What is needed: Write out all of the records precisely. Skip anything that is a picture.

(Before and after images)
*** Begin section ***

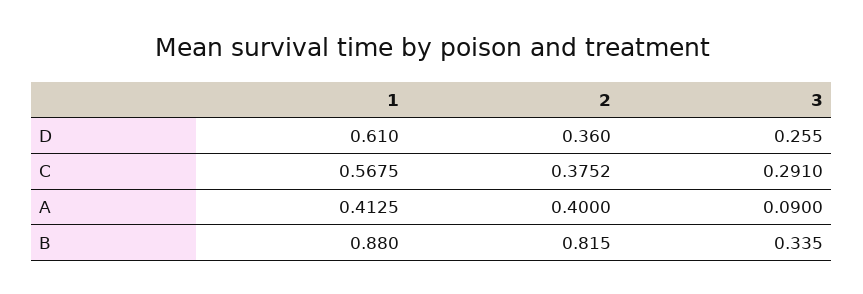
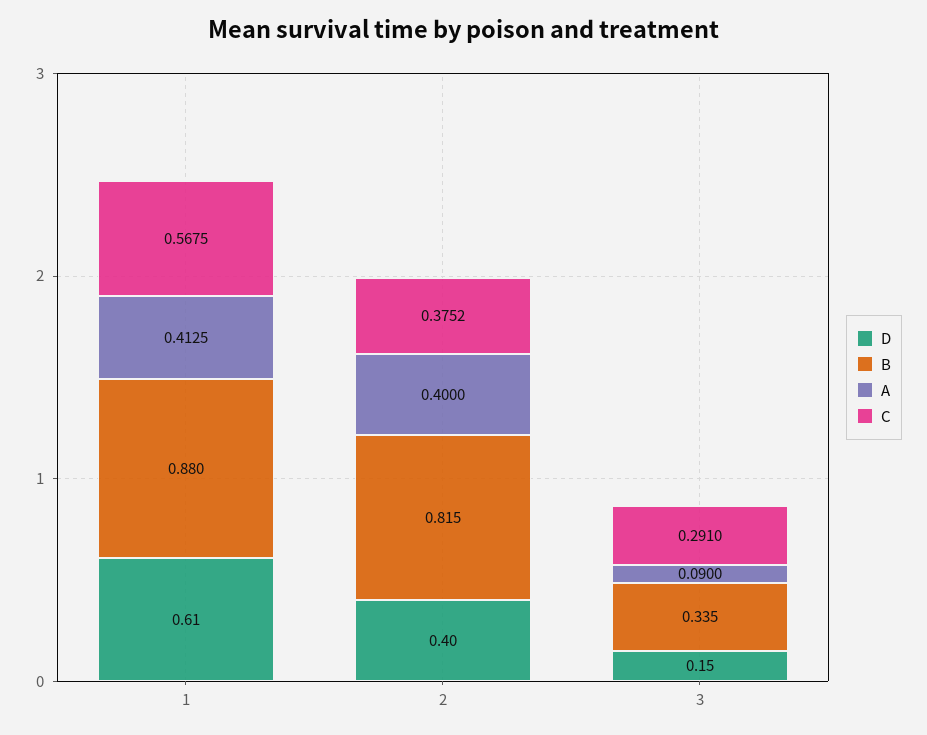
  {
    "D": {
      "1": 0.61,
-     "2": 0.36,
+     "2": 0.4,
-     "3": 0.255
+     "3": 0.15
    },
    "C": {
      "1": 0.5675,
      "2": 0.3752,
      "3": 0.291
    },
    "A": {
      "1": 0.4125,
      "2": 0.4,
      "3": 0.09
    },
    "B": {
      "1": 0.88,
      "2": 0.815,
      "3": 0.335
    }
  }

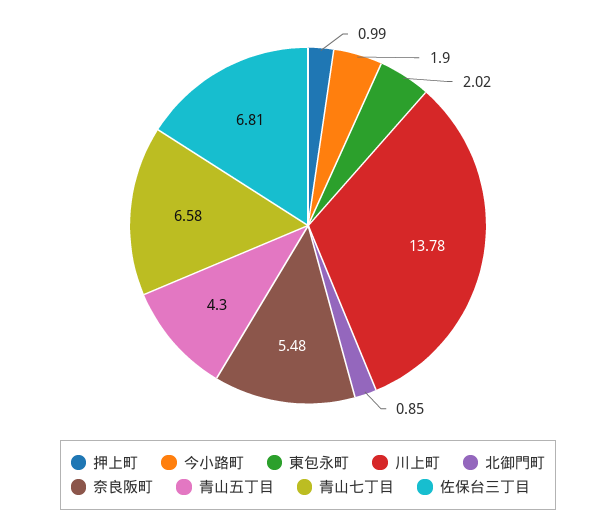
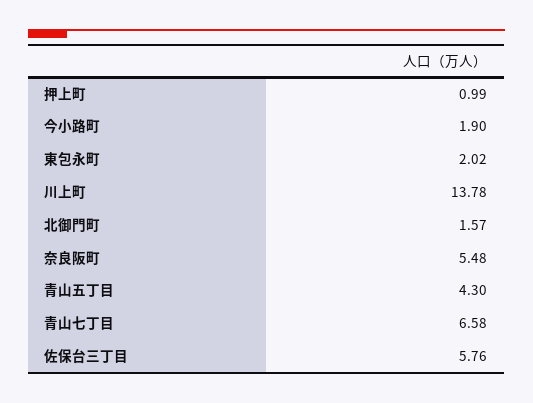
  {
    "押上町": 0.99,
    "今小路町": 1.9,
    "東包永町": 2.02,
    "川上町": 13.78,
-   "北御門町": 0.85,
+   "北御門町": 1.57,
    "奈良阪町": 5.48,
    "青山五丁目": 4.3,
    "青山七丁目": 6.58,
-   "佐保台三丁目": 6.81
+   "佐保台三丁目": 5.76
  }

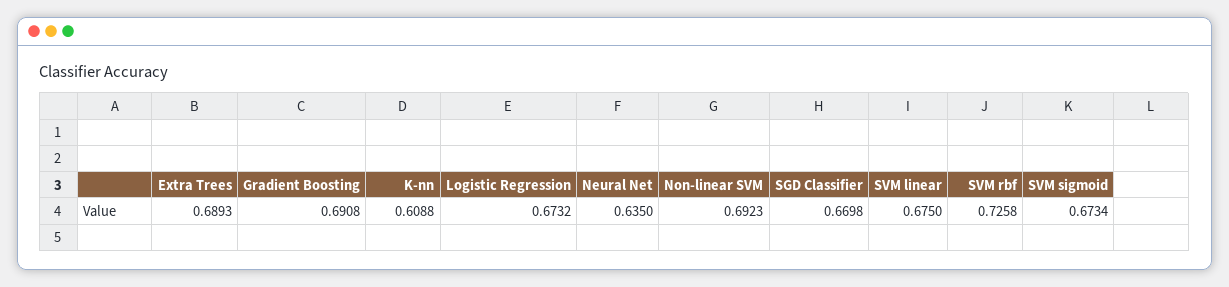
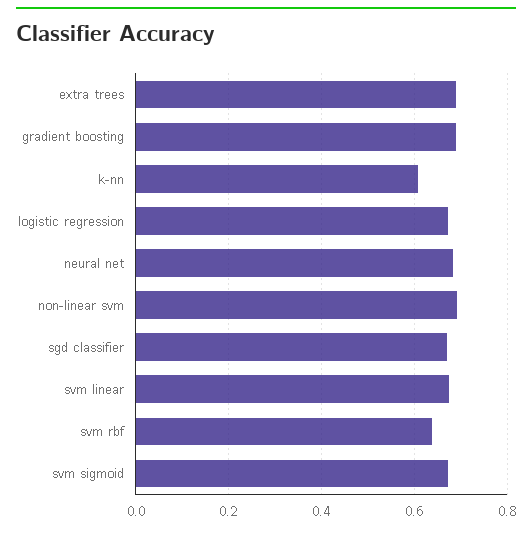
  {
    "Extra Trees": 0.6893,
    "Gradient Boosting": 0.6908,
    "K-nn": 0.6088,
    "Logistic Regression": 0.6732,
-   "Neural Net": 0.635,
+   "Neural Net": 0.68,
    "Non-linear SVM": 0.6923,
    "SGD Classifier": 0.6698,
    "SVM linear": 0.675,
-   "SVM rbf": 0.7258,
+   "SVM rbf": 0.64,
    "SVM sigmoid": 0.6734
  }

*** End section ***

Answer section:
  {
    "D": {
      "1": 0.61,
-     "2": 0.36,
+     "2": 0.4,
-     "3": 0.255
+     "3": 0.15
    },
    "C": {
      "1": 0.5675,
      "2": 0.3752,
      "3": 0.291
    },
    "A": {
      "1": 0.4125,
      "2": 0.4,
      "3": 0.09
    },
    "B": {
      "1": 0.88,
      "2": 0.815,
      "3": 0.335
    }
  }

  {
    "押上町": 0.99,
    "今小路町": 1.9,
    "東包永町": 2.02,
    "川上町": 13.78,
-   "北御門町": 0.85,
+   "北御門町": 1.57,
    "奈良阪町": 5.48,
    "青山五丁目": 4.3,
    "青山七丁目": 6.58,
-   "佐保台三丁目": 6.81
+   "佐保台三丁目": 5.76
  }

  {
    "Extra Trees": 0.6893,
    "Gradient Boosting": 0.6908,
    "K-nn": 0.6088,
    "Logistic Regression": 0.6732,
-   "Neural Net": 0.635,
+   "Neural Net": 0.68,
    "Non-linear SVM": 0.6923,
    "SGD Classifier": 0.6698,
    "SVM linear": 0.675,
-   "SVM rbf": 0.7258,
+   "SVM rbf": 0.64,
    "SVM sigmoid": 0.6734
  }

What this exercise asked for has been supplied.